There are definite story lines within The Chronicles of Gillean that embody this concept, most poignantly with the main protagonists Jake Gillean and Ben Murray.






Ivanhoe, by Sir Walter Scott, 1820

Certainly can’t think of childhood and the wild influences books have had on my imagination without thinking of Ivanhoe.  This story boasts a cast of characters that are memorable and continue to spark imaginations almost 200 years after pen was first put to paper.  The cast includes the disowned son – Wilfred, his angry father Cedric, the band of outlaws following Robin of Locksely, King Richard the Lionhearted returning to claim his throne, the beautiful Rowena and Rebecca, and a cast of villains including Prince John, Brian de Bois-Guilbert, Reginald Front-de-Boeuf, and Maurice de Bracy.

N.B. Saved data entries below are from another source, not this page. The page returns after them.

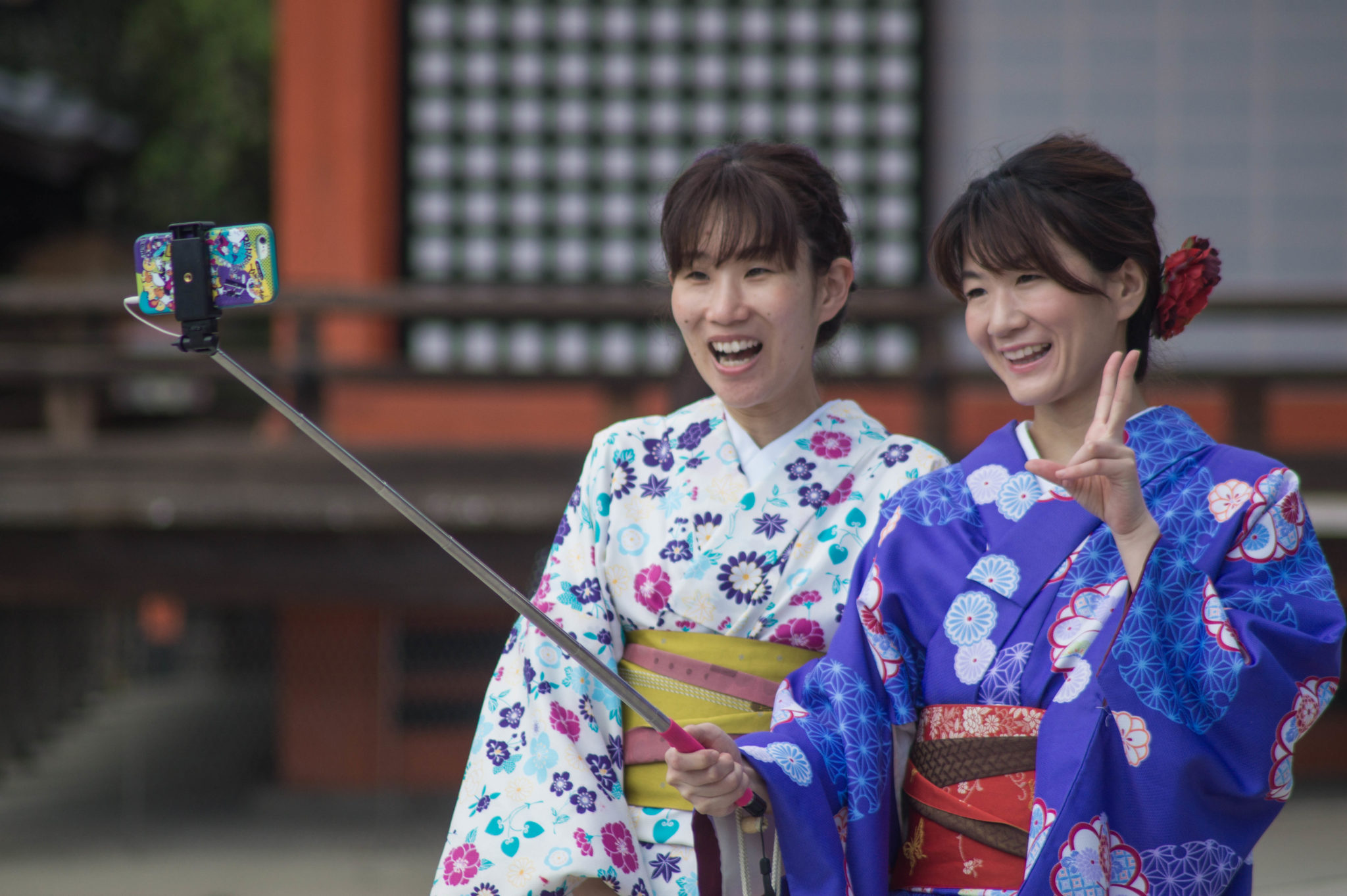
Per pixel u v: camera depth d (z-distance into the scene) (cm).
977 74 1516
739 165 393
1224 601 334
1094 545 352
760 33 1527
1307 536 346
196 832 1323
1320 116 1494
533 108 1530
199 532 1244
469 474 1251
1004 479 373
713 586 393
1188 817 324
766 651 391
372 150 1503
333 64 1502
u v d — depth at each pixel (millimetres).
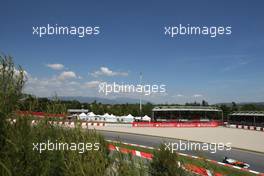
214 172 6875
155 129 50156
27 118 4547
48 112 5328
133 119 63500
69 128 5539
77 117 5730
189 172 7266
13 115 4434
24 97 4691
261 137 40719
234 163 23281
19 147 4199
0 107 4238
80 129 5461
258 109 81938
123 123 60438
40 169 4414
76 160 4891
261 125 52406
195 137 39719
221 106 84000
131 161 5371
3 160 4016
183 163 7430
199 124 55375
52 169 4789
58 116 5473
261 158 27031
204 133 44781
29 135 4395
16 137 4238
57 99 5648
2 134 4219
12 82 4480
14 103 4457
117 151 5492
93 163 4852
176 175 7207
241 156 27594
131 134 42281
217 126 56188
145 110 68000
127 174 5066
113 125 55406
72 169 4793
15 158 4125
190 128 53156
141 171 5340
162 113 55438
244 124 55875
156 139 37375
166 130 48750
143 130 47969
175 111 55469
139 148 25875
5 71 4441
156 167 7320
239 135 42812
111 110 66688
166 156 7379
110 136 38594
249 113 55406
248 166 23203
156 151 7574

In the story, set in Twelfth Century England, we see people driven by passions and emotions.  Through their trials we can certainly gain an insight into what Sir Walter Scott may have witnessed in the struggles of his day.  Through his work it is easy to imagine what he might have said if asked at a dinner party his opinion about the nature of man.  He said as much in his work. He portrayed ambitious and ruthless men wrapping themselves in cloaks of clerical righteousness. Those with power and means, the nobility, disenfranchised others of less socially fortunate birth.  Even those of lower birth embraced the extreme hatreds and prejudice of the day…in this case anti-semitism.  At the same time, there is an opposing force, a force for good fighting valiantly against the negatives humanity has to offer.  At its heart – it’s a wonderful old-fashioned tale of good versus evil.  You have to read it for yourself to see how it ends.